Bonavina L, Nosadini A, Bardini R, Baessato M, Peracchia A
First Department of Surgery, University of Padua, Medical School, Italy.
Arch Surg. 1992 Feb;127(2):222-6; discussion 227. doi: 10.1001/archsurg.1992.01420020112016.
From 1976 to 1989, 206 patients referred for primary treatment of esophageal achalasia underwent transabdominal Heller's myotomy and anterior fundoplication according to the Dor technique. In the majority of the patients, the cardia was not mobilized, and the myotomy was extended in length for about 10 cm (8 cm on the esophagus and 2 cm on the stomach). There was no operative mortality. Two patients (0.9%) required reoperation due to bleeding from the myotomy site in one and leakage from the gastrotomy site in the other. One hundred ninety-three patients entered the follow-up study and were followed up from 12 to 144 months (median, 64.5 months). Five patients died during the follow-up of unrelated diseases, and in one patient, an esophageal cancer infiltrating the trachea was discovered 26 months after the operation. Clinical results were excellent or good in 93.8% of the patients, and fair in 2.6%. Disabling dysphagia recurred in seven patients (3.6%), six of whom required pneumatic dilation for relief and one patient who underwent reoperation because of a paraesophageal hiatal hernia. Postoperative roentgenographic studies showed a significant reduction in the mean value of the maximal esophageal diameter. Esophageal manometry showed a significant reduction of lower esophageal sphincter pressure and length over preoperative values. Twenty-four-hour esophageal pH monitoring showed an abnormal acid exposure in seven (8.6%) of 81 patients tested. Of these patients, one had erosive esophagitis on endoscopy. Esophageal transit scintigraphy, performed in 11 patients, showed a significant improvement of transit time in the erect position compared with preoperative values. We concluded that transabdominal esophagomyotomy combined with Dor fundoplication is a safe, effective, and durable procedure in the treatment of esophageal achalasia.

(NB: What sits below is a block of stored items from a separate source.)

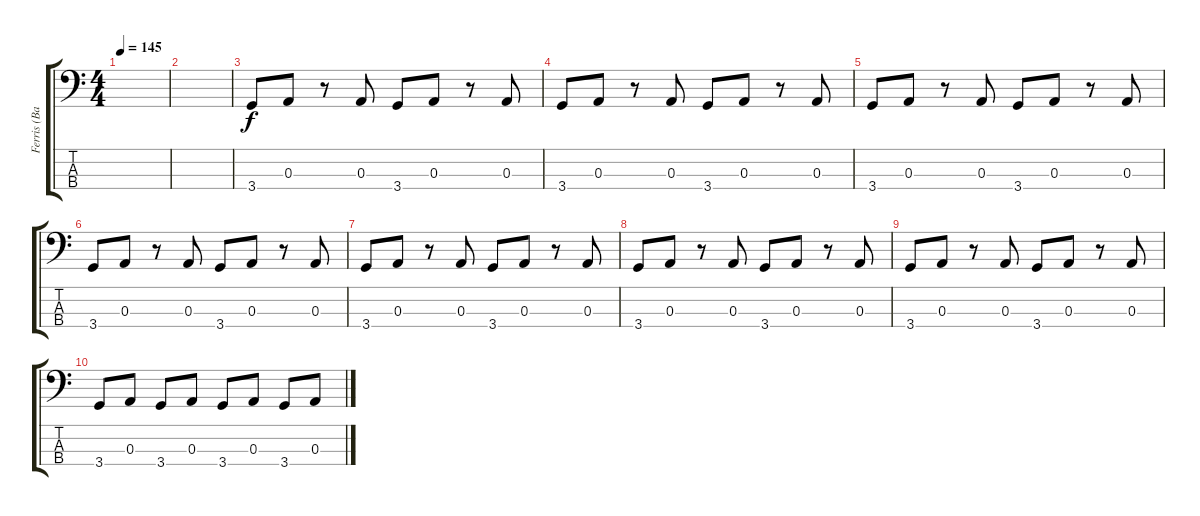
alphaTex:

\track ("Ferris (Bass)" "Ferris (Ba") {instrument electricbasspick}
\staff {score tabs}
\tuning (G2 D2 A1 E1) {hide}
\ts (4 4)
\tempo 145
\clef f4
\ks c
|
|
3.4.8 0.3.8 r.8 0.3.8 3.4.8 0.3.8 r.8 0.3.8 |
3.4.8 0.3.8 r.8 0.3.8 3.4.8 0.3.8 r.8 0.3.8 |
3.4.8 0.3.8 r.8 0.3.8 3.4.8 0.3.8 r.8 0.3.8 |
3.4.8 0.3.8 r.8 0.3.8 3.4.8 0.3.8 r.8 0.3.8 |
3.4.8 0.3.8 r.8 0.3.8 3.4.8 0.3.8 r.8 0.3.8 |
3.4.8 0.3.8 r.8 0.3.8 3.4.8 0.3.8 r.8 0.3.8 |
3.4.8 0.3.8 r.8 0.3.8 3.4.8 0.3.8 r.8 0.3.8 |
3.4.8 0.3.8 3.4.8 0.3.8 3.4.8 0.3.8 3.4.8 0.3.8
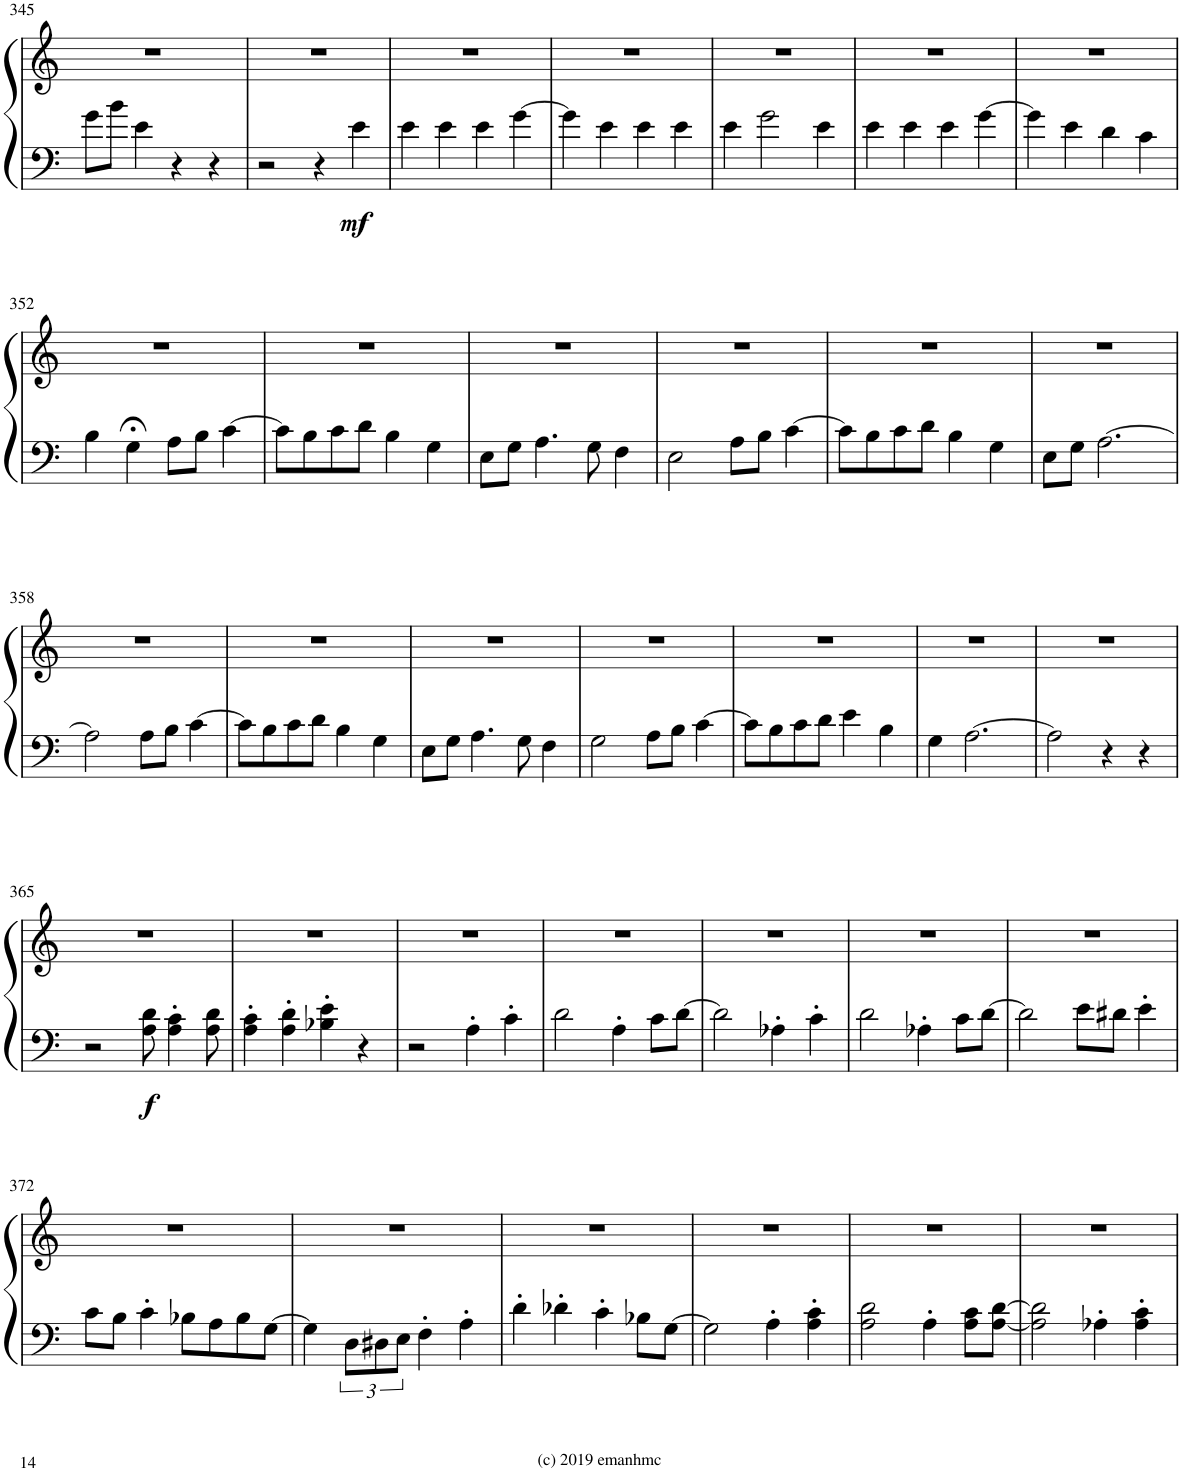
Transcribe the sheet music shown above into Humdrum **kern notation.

**kern	**kern	**dynam
*part1	*part1	*part1
*staff2	*staff1	*staff1/2
*I"Piano	*	*
*I'Pno.	*	*
!!LO:PB:g=z
*clefF4	*clefG2	*
*k[]	*k[]	*
*M4/4	*M4/4	*
*met(c)	*met(c)	*
=345	=345	=345
8g\L	1r	.
8b\J	.	.
4e\	.	.
4r	.	.
4r	.	.
=346	=346	=346
2r	1r	.
4r	.	.
!	!	!LO:DY:b=2
4e\	.	mf
=347	=347	=347
4e\	1r	.
4e\	.	.
4e\	.	.
[4g\	.	.
=348	=348	=348
4g\]	1r	.
4e\	.	.
4e\	.	.
4e\	.	.
=349	=349	=349
4e\	1r	.
2g\	.	.
4e\	.	.
=350	=350	=350
4e\	1r	.
4e\	.	.
4e\	.	.
[4g\	.	.
=351	=351	=351
4g\]	1r	.
4e\	.	.
4d\	.	.
4c\	.	.
!!LO:LB:g=z
=352	=352	=352
4B\	1r	.
4G;<\	.	.
8A\L	.	.
8B\J	.	.
[4c\	.	.
=353	=353	=353
8c\L]	1r	.
8B\	.	.
8c\	.	.
8d\J	.	.
4B\	.	.
4G\	.	.
=354	=354	=354
8E\L	1r	.
8G\J	.	.
4.A\	.	.
8G\	.	.
4F\	.	.
=355	=355	=355
2E\	1r	.
8A\L	.	.
8B\J	.	.
[4c\	.	.
=356	=356	=356
8c\L]	1r	.
8B\	.	.
8c\	.	.
8d\J	.	.
4B\	.	.
4G\	.	.
=357	=357	=357
8E\L	1r	.
8G\J	.	.
[2.A\	.	.
!!LO:LB:g=z
=358	=358	=358
2A\]	1r	.
8A\L	.	.
8B\J	.	.
[4c\	.	.
=359	=359	=359
8c\L]	1r	.
8B\	.	.
8c\	.	.
8d\J	.	.
4B\	.	.
4G\	.	.
=360	=360	=360
8E\L	1r	.
8G\J	.	.
4.A\	.	.
8G\	.	.
4F\	.	.
=361	=361	=361
2G\	1r	.
8A\L	.	.
8B\J	.	.
[4c\	.	.
=362	=362	=362
8c\L]	1r	.
8B\	.	.
8c\	.	.
8d\J	.	.
4e\	.	.
4B\	.	.
=363	=363	=363
4G\	1r	.
[2.A\	.	.
=364	=364	=364
2A\]	1r	.
4r	.	.
4r	.	.
!!LO:LB:g=z
=365	=365	=365
2r	1r	.
!	!	!LO:DY:b=2
8A\ 8d\	.	f
4A\' 4c\'	.	.
8A\ 8d\	.	.
=366	=366	=366
4A\' 4c\'	1r	.
4A\' 4d\'	.	.
4B-X\' 4e\'	.	.
4r	.	.
=367	=367	=367
2r	1r	.
4A'\	.	.
4c'\	.	.
=368	=368	=368
2d\	1r	.
4A'\	.	.
8c\L	.	.
[8d\J	.	.
=369	=369	=369
2d\]	1r	.
4A-X'\	.	.
4c'\	.	.
=370	=370	=370
2d\	1r	.
4A-X'\	.	.
8c\L	.	.
[8d\J	.	.
=371	=371	=371
2d\]	1r	.
8e\L	.	.
8d#X\J	.	.
4e'\	.	.
!!LO:LB:g=z
=372	=372	=372
8c\L	1r	.
8B\J	.	.
4c'\	.	.
8B-X\L	.	.
8A\	.	.
8B-\	.	.
[8G\J	.	.
=373	=373	=373
4G\]	1r	.
12D\L	.	.
12D#X\	.	.
12E\J	.	.
4F'\	.	.
4A'\	.	.
=374	=374	=374
4d'\	1r	.
4d-X'\	.	.
4c'\	.	.
8B-X\L	.	.
[8G\J	.	.
=375	=375	=375
2G\]	1r	.
4A'\	.	.
4A\' 4c\'	.	.
=376	=376	=376
2A\ 2d\	1r	.
4A'\	.	.
8A\ 8c\L	.	.
[8A\ [8d\J	.	.
=377	=377	=377
2A\] 2d\]	1r	.
4A-X'\	.	.
4A-\' 4c\'	.	.
=	=	=
*-	*-	*-
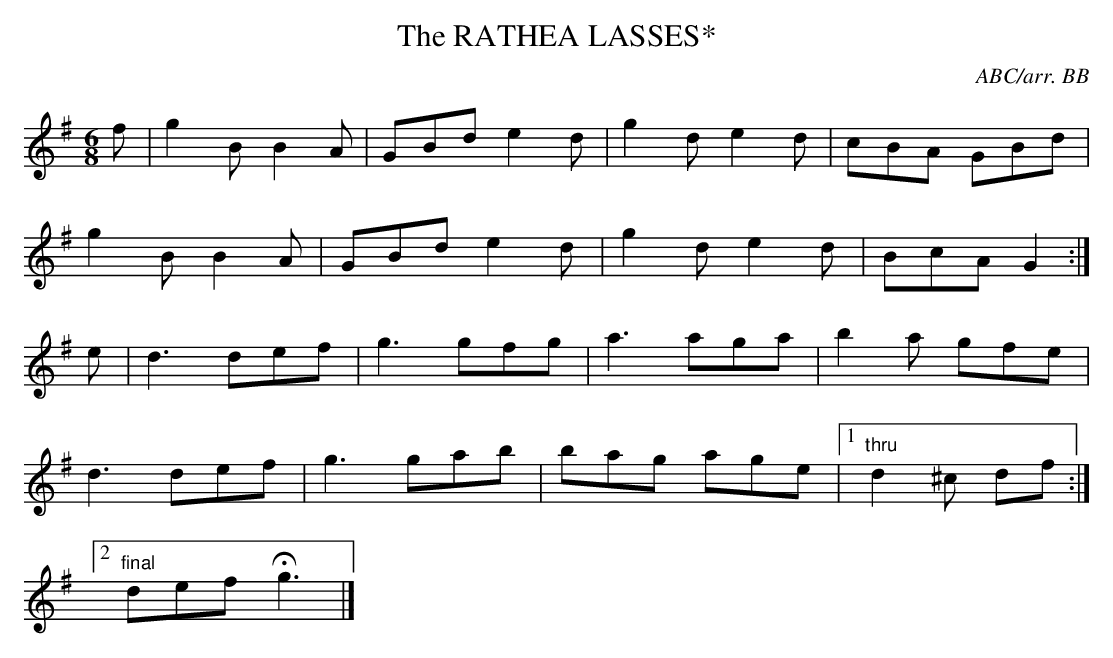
X:1
T:RATHEA LASSES*, The
C:ABC/arr. BB
L:1/8
M:6/8
K:G
f|g2B B2A|GBd e2d|g2d e2d|cBA GBd|
g2B B2A|GBd e2d|g2d e2d|BcA G2:|
e|d3 def|g3 gfg|a3 aga|b2a gfe|
d3 def|g3 gab|bag age|1 "thru"d2^c df :|
[2 "final"def Hg3|]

1976年至1989年期间,206例因原发性食管贲门失弛缓症而接受治疗的患者,按照Dor技术接受了经腹Heller肌切开术和前胃底折叠术。大多数患者未游离贲门,肌切开术的长度延长约10厘米(食管段8厘米,胃段2厘米)。无手术死亡病例。两名患者(0.9%)因肌切开部位出血(1例)和胃切开部位渗漏(另1例)需要再次手术。193例患者进入随访研究,随访时间为12至144个月(中位数为64.5个月)。5例患者在随访期间死于无关疾病,1例患者在术后26个月发现食管癌侵犯气管。93.8%的患者临床结果为优或良,2.6%为中等。7例患者(3.6%)再次出现致残性吞咽困难,其中6例需要气囊扩张缓解症状,1例因食管旁裂孔疝接受再次手术。术后X线检查显示食管最大直径的平均值显著降低。食管测压显示食管下括约肌压力和长度较术前值显著降低。81例接受24小时食管pH监测的患者中,7例(8.6%)出现异常酸暴露。这些患者中,1例在内镜检查时发现有糜烂性食管炎。11例患者进行了食管通过闪烁扫描,结果显示与术前值相比,直立位时通过时间有显著改善。我们得出结论,经腹食管肌切开术联合Dor胃底折叠术是治疗食管贲门失弛缓症的一种安全、有效且持久的方法。